Il Parco agroambientale Far – Fondazione Albertino Reggiani - che insiste su due ettari di terreno è il fulcro dell’intero progetto, esempio concreto di modello di sviluppo sostenibile.
Tra animali da fattoria e altre specie salvate da circhi, tra i profumi dell'orto e dell'erbario realizzato al laghetto che attraversa il verde, il parco di due ettari di terreno offre ai visitatori uno spaccato di pace e armonia, un modo per riconciliarsi con se stessi e con la natura. A fare da cicerone alla visita di oggi è stata la nuova presidente della Fondazione, Elena Canevazzi, la quale ha raccolto il testimone di Emilio Sabattini la cui esperienza è rimasta parte integrante della squadra. Un progetto che negli ultimi anni si è aperto alle scuole superiori, con attività volte a favorire la lotta alla dispersione scolastica, al mercatino di piccoli agricoltori locale, a laboratori e merende per bambini con Anffas e la Bella sfilza e alla tradizionale attività delle Sfogline e di tutte le realtà che promuovano la cucina tradizionale.

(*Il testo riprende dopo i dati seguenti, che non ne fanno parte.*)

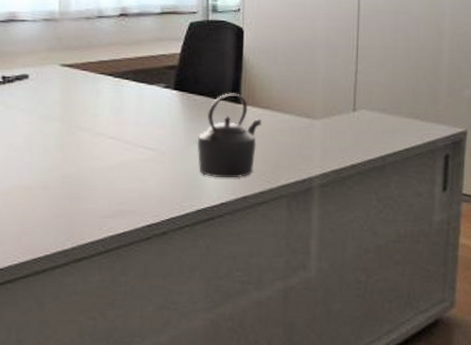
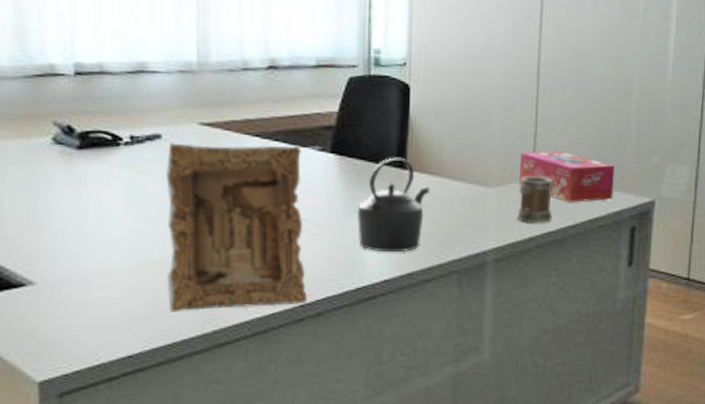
picture frame: none [32,82,154,232] -> present [166,143,308,314]
mug: none [340,109,372,152] -> present [517,176,552,224]
tissue box: none [342,86,429,133] -> present [519,151,614,202]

'Al di là dei numeri e dei singoli progetti questo luogo riesce ad emozionarmi ogni volta coi suoi profumi, i suoi colori e la semplicità - spiega la presidente della Fondazione -. Un modo per rallentare e riscoprire le nostre radici, è questo quello che vorrei che la Fondazione riuscisse a regalare alla comunità della Bassa e a chiunque voglia venirci a trovare'.